* _How to complete this task_: A faithful copy of the entries, without any pictures, is what is needed here.

* _Data provided_:
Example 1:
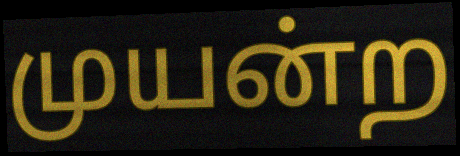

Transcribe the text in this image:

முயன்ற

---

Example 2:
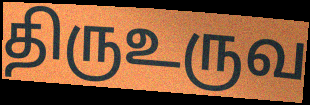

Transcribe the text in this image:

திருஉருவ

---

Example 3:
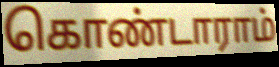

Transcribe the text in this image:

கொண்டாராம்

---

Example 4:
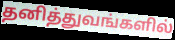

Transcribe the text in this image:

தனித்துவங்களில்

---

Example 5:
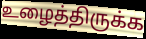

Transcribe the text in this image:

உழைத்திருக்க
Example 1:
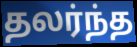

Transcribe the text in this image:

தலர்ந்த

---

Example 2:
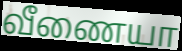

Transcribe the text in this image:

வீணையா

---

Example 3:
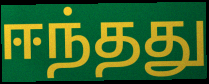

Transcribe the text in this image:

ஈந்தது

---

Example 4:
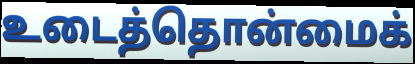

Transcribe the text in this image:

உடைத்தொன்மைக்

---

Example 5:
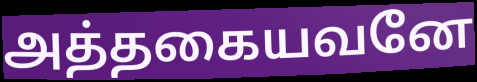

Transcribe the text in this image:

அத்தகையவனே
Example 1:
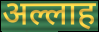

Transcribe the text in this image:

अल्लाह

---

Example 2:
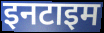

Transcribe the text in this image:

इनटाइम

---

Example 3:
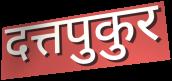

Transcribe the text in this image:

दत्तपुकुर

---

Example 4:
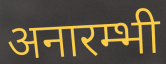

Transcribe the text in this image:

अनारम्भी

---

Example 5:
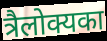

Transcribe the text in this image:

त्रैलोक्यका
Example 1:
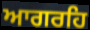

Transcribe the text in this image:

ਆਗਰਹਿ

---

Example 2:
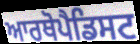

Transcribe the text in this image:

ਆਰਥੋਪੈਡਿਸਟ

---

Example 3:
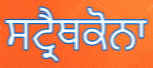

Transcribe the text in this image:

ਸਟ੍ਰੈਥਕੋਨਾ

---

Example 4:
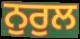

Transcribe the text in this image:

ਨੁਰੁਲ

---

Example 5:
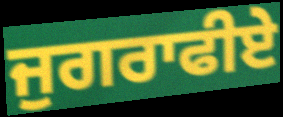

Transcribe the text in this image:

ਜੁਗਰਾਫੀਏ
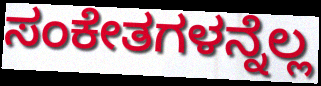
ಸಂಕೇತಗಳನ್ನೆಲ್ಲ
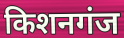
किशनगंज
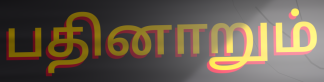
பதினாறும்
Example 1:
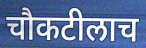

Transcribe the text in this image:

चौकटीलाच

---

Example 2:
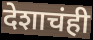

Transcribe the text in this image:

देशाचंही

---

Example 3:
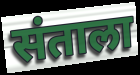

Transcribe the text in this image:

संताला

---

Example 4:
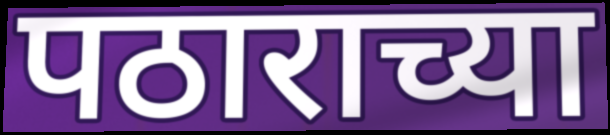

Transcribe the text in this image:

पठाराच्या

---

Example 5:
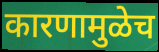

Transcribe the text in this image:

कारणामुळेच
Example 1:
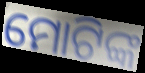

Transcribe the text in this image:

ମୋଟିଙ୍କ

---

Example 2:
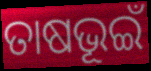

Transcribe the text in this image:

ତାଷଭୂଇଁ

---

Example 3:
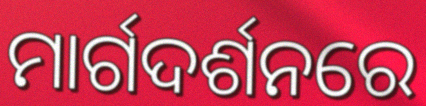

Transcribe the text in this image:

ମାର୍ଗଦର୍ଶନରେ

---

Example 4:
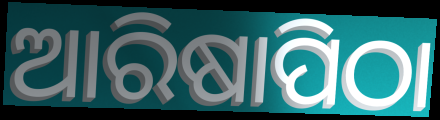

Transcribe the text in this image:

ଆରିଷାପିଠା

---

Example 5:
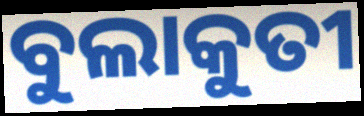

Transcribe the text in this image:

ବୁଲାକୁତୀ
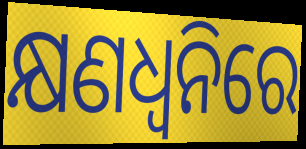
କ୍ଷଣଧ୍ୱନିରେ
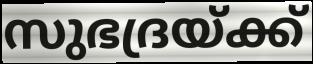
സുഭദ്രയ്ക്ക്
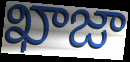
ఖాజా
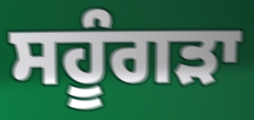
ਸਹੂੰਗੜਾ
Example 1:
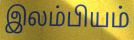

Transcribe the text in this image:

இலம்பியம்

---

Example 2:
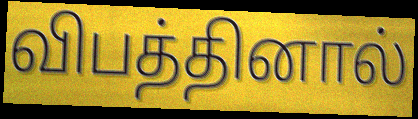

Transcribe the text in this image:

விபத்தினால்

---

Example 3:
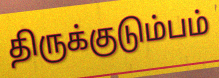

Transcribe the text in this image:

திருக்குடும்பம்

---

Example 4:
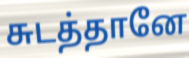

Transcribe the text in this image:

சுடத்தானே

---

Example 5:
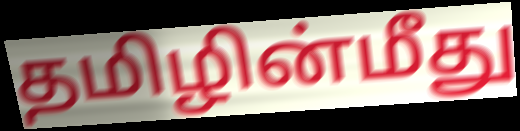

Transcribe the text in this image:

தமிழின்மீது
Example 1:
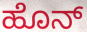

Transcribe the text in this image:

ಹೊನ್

* _Expected output_:
Example 1:

Transcribe the text in this image:

முயன்ற

---

Example 2:

Transcribe the text in this image:

திருஉருவ

---

Example 3:

Transcribe the text in this image:

கொண்டாராம்

---

Example 4:

Transcribe the text in this image:

தனித்துவங்களில்

---

Example 5:

Transcribe the text in this image:

உழைத்திருக்க
Example 1:

Transcribe the text in this image:

தலர்ந்த

---

Example 2:

Transcribe the text in this image:

வீணையா

---

Example 3:

Transcribe the text in this image:

ஈந்தது

---

Example 4:

Transcribe the text in this image:

உடைத்தொன்மைக்

---

Example 5:

Transcribe the text in this image:

அத்தகையவனே
Example 1:

Transcribe the text in this image:

अल्लाह

---

Example 2:

Transcribe the text in this image:

इनटाइम

---

Example 3:

Transcribe the text in this image:

दत्तपुकुर

---

Example 4:

Transcribe the text in this image:

अनारम्भी

---

Example 5:

Transcribe the text in this image:

त्रैलोक्यका
Example 1:

Transcribe the text in this image:

ਆਗਰਹਿ

---

Example 2:

Transcribe the text in this image:

ਆਰਥੋਪੈਡਿਸਟ

---

Example 3:

Transcribe the text in this image:

ਸਟ੍ਰੈਥਕੋਨਾ

---

Example 4:

Transcribe the text in this image:

ਨੁਰੁਲ

---

Example 5:

Transcribe the text in this image:

ਜੁਗਰਾਫੀਏ
ಸಂಕೇತಗಳನ್ನೆಲ್ಲ
किशनगंज
பதினாறும்
Example 1:

Transcribe the text in this image:

चौकटीलाच

---

Example 2:

Transcribe the text in this image:

देशाचंही

---

Example 3:

Transcribe the text in this image:

संताला

---

Example 4:

Transcribe the text in this image:

पठाराच्या

---

Example 5:

Transcribe the text in this image:

कारणामुळेच
Example 1:

Transcribe the text in this image:

ମୋଟିଙ୍କ

---

Example 2:

Transcribe the text in this image:

ତାଷଭୂଇଁ

---

Example 3:

Transcribe the text in this image:

ମାର୍ଗଦର୍ଶନରେ

---

Example 4:

Transcribe the text in this image:

ଆରିଷାପିଠା

---

Example 5:

Transcribe the text in this image:

ବୁଲାକୁତୀ
କ୍ଷଣଧ୍ୱନିରେ
സുഭദ്രയ്ക്ക്
ఖాజా
ਸਹੂੰਗੜਾ
Example 1:

Transcribe the text in this image:

இலம்பியம்

---

Example 2:

Transcribe the text in this image:

விபத்தினால்

---

Example 3:

Transcribe the text in this image:

திருக்குடும்பம்

---

Example 4:

Transcribe the text in this image:

சுடத்தானே

---

Example 5:

Transcribe the text in this image:

தமிழின்மீது
Example 1:

Transcribe the text in this image:

ಹೊನ್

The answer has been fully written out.